What is needed is a verbatim copy of the data, minus the pictures.

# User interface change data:
******************************

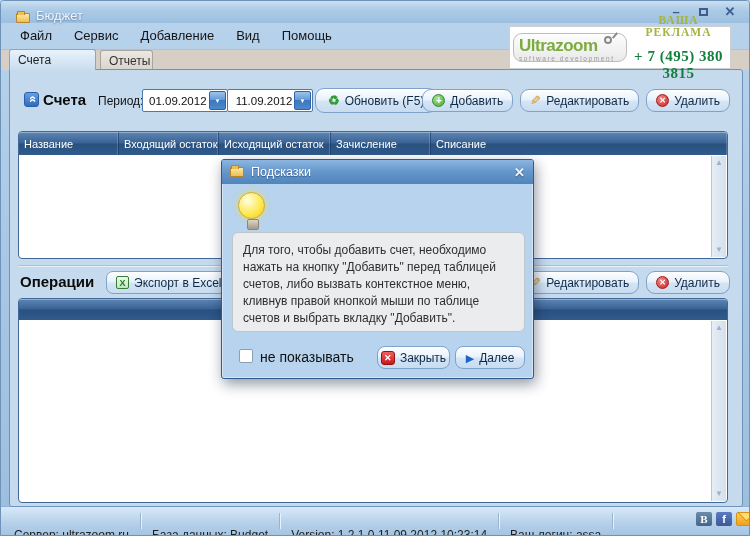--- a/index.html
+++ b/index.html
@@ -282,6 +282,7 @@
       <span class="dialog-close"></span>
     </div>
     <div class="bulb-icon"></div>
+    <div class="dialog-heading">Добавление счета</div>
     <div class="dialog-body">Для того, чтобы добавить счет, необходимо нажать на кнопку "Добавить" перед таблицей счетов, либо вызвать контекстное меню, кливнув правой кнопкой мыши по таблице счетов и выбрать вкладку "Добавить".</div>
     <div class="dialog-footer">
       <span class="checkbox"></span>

******************************

# Task answer:
--- a/index.html
+++ b/index.html
@@ -282,6 +282,7 @@
       <span class="dialog-close"></span>
     </div>
     <div class="bulb-icon"></div>
+    <div class="dialog-heading">Добавление счета</div>
     <div class="dialog-body">Для того, чтобы добавить счет, необходимо нажать на кнопку "Добавить" перед таблицей счетов, либо вызвать контекстное меню, кливнув правой кнопкой мыши по таблице счетов и выбрать вкладку "Добавить".</div>
     <div class="dialog-footer">
       <span class="checkbox"></span>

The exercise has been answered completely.